Dear Nebula,
First of all, great news on the validity! I’m sure that’s a big relief. Even though it’s no longer a “live” issue, I thought I might offer a few more tidbits to help you understand the rationale behind the laws that have been so vexing for you recently.
From what I understand on the issue reading around-- and at this point this is more out of interest over this legal case than anything else-- that the whole thing will hinge on if my joining the Mormon church formally will count as a renounciation of my Catholic faith into which I was baptized but not at all educated in. If it does, I think the marriage will be valid. There’s where I place my bet…
Obviously the diocese will have told you
why your marriage is valid, and formal enrolment in the Mormon church is probably the reason (part of the requirement for written notification of one’s bishop when one defects from the faith is that most other churches do not have any formal process of entry - you can just show up and go to church there). One other possibility that occurs to me, though, is that if you were essentially pulled out of the faith before being able to make the decision for yourself then a tribunal might also consider that formal defection. Parents can make those decisions for their young children such that, for instance, when they convert to Catholicism they can “convert” their baptized children simply by declaring their intent that the children be considered Catholics, too. It should work in the other direction, too.

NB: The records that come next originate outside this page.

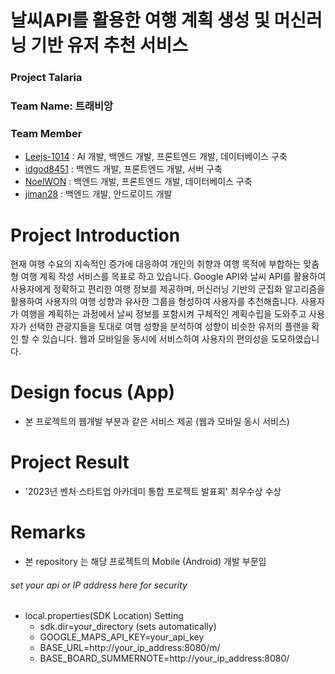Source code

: # 날씨API를 활용한 여행 계획 생성 및 머신러닝 기반 유저 추천 서비스
### Project Talaria
### Team Name:  트래비앙
### Team Member
- [Leejs-1014](https://github.com/Leejs-1014) : AI 개발, 백엔드 개발, 프론트엔드 개발, 데이터베이스 구축
- [idgod8451](https://github.com/idgod8451) : 백엔드 개발, 프론트엔드 개발, 서버 구축
- [NoelWON](https://github.com/NoelWON) : 백엔드 개발, 프론트엔드 개발, 데이터베이스 구축
- [jiman28](https://github.com/jiman28) : 백엔드 개발, 안드로이드 개발

# Project Introduction
현재 여행 수요의 지속적인 증가에 대응하여 개인의 취향과 여행 목적에 부합하는 맞춤형 여행 계획 작성 서비스를 목표로 하고 있습니다. Google API와 날씨 API를 활용하여 사용자에게 정확하고 편리한 여행 정보를 제공하며, 머신러닝 기반의 군집화 알고리즘을 활용하여 사용자의 여행 성향과 유사한 그룹을 형성하여 사용자를 추천해줍니다.
사용자가 여행을 계획하는 과정에서 날씨 정보를 포함시켜 구체적인 계획수립을 도와주고 사용자가 선택한 관광지들을 토대로 여행 성향을 분석하여 성향이 비슷한 유저의 플랜을 확인 할 수 있습니다.
웹과 모바일을 동시에 서비스하여 사용자의 편의성을 도모하였습니다.

# Design focus (App)
- 본 프로젝트의 웹개발 부분과 같은 서비스 제공 (웹과 모바일 동시 서비스)

# Project Result
- '2023년 벤처·스타트업 아카데미 통합 프로젝트 발표회' 최우수상 수상

# Remarks
- 본 repository 는 해당 프로젝트의 Mobile (Android) 개발 부문임
###### set your api or IP address here for security
- local.properties(SDK Location) Setting
  + sdk.dir=your_directory (sets automatically)
  + GOOGLE_MAPS_API_KEY=your_api_key
  + BASE_URL=http://your_ip_address:8080/m/
  + BASE_BOARD_SUMMERNOTE=http://your_ip_address:8080/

Obviously this matter has to factor into my decision for no other reason than I would question the validity of a church which questions the validity of a marriage between two people who were virgins on their wedding day.
The real reason I wanted to post, though, is to throw some light on this difficulty you have been having, namely with the idea that no church worthy of the name should be doubting what appear to be perfectly valid commitments on the part of people who intended to marry. I hope to explain just a little bit as to
why the Catholic Church considers many of those marriages to be invalid.
The main flow of the reasoning is that the Church says: if a Catholic declines/refuses to marry within the rules set down by the Church, are we really supposed to believe that the same Catholic intends to do what the Church teaches about marriage? The problem is that this gets rather odd when we are dealing not with Catholics
per se but with former Catholics.
The requirement to observe Catholic form in marriage is really designed for Catholics as such, ideally *practicing Catholics *but at least those who self-identify as Catholics; if they say with their mouths that they want to get married, but then either don’t bother to find out how they as Catholics ought to do this, or even worse find out and then openly refuse to do those things, then that seems like a very acceptable reason to doubt that they intend to contract a (Catholic) marriage.
The requirement about formal defection, on the other hand, exists because Catholic identity operates on a spectrum of registers. In one sense, once one is baptized Catholic or is received into the Church, one is Catholic forever, unto all eternity. It’s an ontological fact, which admits only of the question of being a “good Catholic” or “bad Catholic.” But one can also lump some of the bad Catholics into a group of people who no longer believe or practice the Catholic faith at all and in fact believe and practice (sometimes quite fervently) a different faith. Formal defection was placed into our laws to prevent that sort of people from coming to a troubled point in their marriages contracted once having left the Church andsaying “Well, since I was Catholic twenty years ago and didn’t marry you in the Church 10 years ago, I can walk away at any time.” It was an attempt to seriously
bind people to marriages contracted while they were not living as Catholics by making it possibly to assert the
validity of those marriages.
The problem we have run into, though, is that the vagaries of interpretation have led to a very odd mixture of the above principles by setting the bar for defection so high that it effectively invalidates the marriages defection was meant to cement in their validity. It’s a problem that many have highlighted and hope will be remedied ASAP, but the fact of that problem should not cover up the main reasoning behind the invalidity issue to begin with, i.e. we’re really just looking to see if someone actually intends to enter into marriage (a lifelong union of man and woman that is exclusive, permanent, open to life, etc., etc.) rather than just entering into a somewhat temporary tax shelter, a more formal means of shacking up, or some similar non-marriage pact. We haven’t quite perfected our calculus in this regard, but that’s really all we’re trying to do.